In 2024, the International Brotherhood of Teamsters conducted internal polling that showed roughly 60 percent of its rank-and-file members backed Donald Trump over Kamala Harris. Yet union President Sean O’Brien and the leadership refused to endorse Trump, despite the clear preference of the membership.
The reason for the neutrality was straightforward: Trump rejected O’Brien’s demand that he renounce his past support for Right to Work and pledge to veto any national Right to Work legislation in exchange for an endorsement. Union officials across the country poured hundreds of millions of dollars in members’ dues into stopping Trump, but some, like O’Brien, stayed on the sidelines.
That didn’t stop Trump from winning a significant share of union votes. An April 2025 analysis by the National Institute for Labor Relations Research indicated the Trump-Vance ticket likely carried a majority of private-sector union members in the general election.

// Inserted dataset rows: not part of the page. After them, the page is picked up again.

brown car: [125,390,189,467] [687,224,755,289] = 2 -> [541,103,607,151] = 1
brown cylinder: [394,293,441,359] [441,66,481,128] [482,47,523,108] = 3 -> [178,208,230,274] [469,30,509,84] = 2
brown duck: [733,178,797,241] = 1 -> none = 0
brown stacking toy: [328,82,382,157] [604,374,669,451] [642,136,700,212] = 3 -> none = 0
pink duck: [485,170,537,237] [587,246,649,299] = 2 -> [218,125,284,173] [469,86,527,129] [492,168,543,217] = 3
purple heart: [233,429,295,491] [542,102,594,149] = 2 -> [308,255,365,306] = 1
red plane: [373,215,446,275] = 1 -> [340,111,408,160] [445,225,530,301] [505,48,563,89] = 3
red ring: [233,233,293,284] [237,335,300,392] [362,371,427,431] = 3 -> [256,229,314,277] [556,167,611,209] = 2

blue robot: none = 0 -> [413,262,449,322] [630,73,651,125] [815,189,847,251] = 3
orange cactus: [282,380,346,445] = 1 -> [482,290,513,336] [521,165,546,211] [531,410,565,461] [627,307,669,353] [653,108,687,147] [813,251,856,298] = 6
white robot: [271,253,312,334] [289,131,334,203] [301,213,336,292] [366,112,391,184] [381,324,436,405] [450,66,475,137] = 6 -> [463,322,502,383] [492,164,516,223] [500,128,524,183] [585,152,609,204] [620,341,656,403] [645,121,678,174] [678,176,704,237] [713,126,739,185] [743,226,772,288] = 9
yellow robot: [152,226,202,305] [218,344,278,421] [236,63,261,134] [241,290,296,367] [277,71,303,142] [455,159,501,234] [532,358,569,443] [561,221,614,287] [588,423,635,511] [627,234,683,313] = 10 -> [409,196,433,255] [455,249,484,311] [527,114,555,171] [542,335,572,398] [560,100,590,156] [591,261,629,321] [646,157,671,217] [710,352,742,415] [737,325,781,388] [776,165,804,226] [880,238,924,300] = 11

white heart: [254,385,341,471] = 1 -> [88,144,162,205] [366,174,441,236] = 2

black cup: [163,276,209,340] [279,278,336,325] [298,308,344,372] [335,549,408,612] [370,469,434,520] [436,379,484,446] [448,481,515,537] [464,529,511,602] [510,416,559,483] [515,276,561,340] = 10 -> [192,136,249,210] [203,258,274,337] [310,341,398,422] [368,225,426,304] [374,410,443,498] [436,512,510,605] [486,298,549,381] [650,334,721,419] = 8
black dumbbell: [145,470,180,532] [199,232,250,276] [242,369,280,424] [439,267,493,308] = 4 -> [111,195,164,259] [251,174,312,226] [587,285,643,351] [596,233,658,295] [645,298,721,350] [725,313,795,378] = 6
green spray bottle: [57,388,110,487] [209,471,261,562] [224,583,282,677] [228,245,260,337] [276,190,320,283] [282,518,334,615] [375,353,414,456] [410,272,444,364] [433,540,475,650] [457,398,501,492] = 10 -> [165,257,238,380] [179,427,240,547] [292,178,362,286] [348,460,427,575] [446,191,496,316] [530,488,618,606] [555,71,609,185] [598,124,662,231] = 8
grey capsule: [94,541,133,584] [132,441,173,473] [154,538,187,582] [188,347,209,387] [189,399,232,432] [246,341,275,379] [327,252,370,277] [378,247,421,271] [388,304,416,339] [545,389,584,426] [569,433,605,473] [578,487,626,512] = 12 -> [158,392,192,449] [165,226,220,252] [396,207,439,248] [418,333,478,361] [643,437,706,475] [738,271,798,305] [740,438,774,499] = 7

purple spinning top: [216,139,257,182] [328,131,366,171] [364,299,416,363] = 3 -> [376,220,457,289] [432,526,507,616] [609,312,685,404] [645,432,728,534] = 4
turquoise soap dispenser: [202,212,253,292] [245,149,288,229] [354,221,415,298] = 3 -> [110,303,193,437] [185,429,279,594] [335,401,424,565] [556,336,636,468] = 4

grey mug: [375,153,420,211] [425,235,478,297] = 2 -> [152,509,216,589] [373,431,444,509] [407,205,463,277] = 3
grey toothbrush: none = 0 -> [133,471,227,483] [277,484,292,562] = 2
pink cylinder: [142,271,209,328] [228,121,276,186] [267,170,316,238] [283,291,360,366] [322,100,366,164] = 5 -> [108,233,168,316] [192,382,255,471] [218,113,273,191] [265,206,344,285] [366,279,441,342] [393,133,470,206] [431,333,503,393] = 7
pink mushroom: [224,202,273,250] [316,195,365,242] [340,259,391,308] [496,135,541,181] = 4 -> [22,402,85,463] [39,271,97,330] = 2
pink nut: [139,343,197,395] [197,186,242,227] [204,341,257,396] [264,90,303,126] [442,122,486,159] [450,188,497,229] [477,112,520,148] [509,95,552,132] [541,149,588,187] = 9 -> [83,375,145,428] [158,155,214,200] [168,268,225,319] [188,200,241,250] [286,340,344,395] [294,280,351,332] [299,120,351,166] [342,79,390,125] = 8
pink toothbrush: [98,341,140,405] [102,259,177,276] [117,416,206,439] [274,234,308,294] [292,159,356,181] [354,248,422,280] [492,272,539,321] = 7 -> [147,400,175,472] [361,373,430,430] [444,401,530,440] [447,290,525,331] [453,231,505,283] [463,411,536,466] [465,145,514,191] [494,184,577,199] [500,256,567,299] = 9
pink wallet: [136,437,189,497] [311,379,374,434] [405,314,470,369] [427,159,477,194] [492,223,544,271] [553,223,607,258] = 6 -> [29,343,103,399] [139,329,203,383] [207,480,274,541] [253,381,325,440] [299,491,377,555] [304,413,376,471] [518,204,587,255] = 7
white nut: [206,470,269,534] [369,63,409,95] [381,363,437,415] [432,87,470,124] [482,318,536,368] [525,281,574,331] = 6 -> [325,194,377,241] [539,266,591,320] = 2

Trump didn’t need to abandon his Right to Work stance to win working-class voters. A 2024 RMG Research survey found that roughly four out of five employees—both union and non-union—support the principle that workers shouldn’t be forced to pay union dues to keep their jobs.
But after the election, Trump and his team allowed O’Brien and his inner circle to become stakeholders in labor-policy decisions. That became clear when Politico reported in November 2024 that O’Brien had privately pushed for recently defeated Rep. Lori Chavez-DeRemer (R-Ore.) as a top pick for Labor secretary. Three days later, Trump nominated her.
During her time in Congress, Chavez-DeRemer was one of only three Republicans to co-sponsor the PRO Act, which would have mandated forced union financial support nationwide. Despite her anti-Right to Work record, major business groups like the Chamber of Commerce didn’t formally oppose her. The National Right to Work Committee lobbied against her but failed.
Almost immediately after being sworn in, allegations of unethical conduct emerged. She was accused of taking staffers to a Portland strip club during a work trip, requiring assistants to run personal errands, drinking alcohol in the workplace, and having an extramarital affair with a subordinate.
On April 20, roughly 10 days before a House panel hearing where she would have faced questions about the misconduct, Chavez-DeRemer resigned. By then, Bloomberg’s Daily Labor Report noted that business leaders were refusing to meet with her, fearing they’d be forced into a photo op that could trigger a publicity crisis.
The scandals have been a major PR problem for Trump, giving the media a chance to paint his administration as chaotic. O’Brien, who has since distanced himself from the secretary he helped install, got what he wanted: a Labor chief who supports forced unionism. Mission accomplished.
Allowing a right-to-work-hating union boss to dictate labor policy was a mistake, given that Trump’s base overwhelmingly supports Right to Work. The White House can limit the damage by cutting O’Brien’s stakeholder status immediately.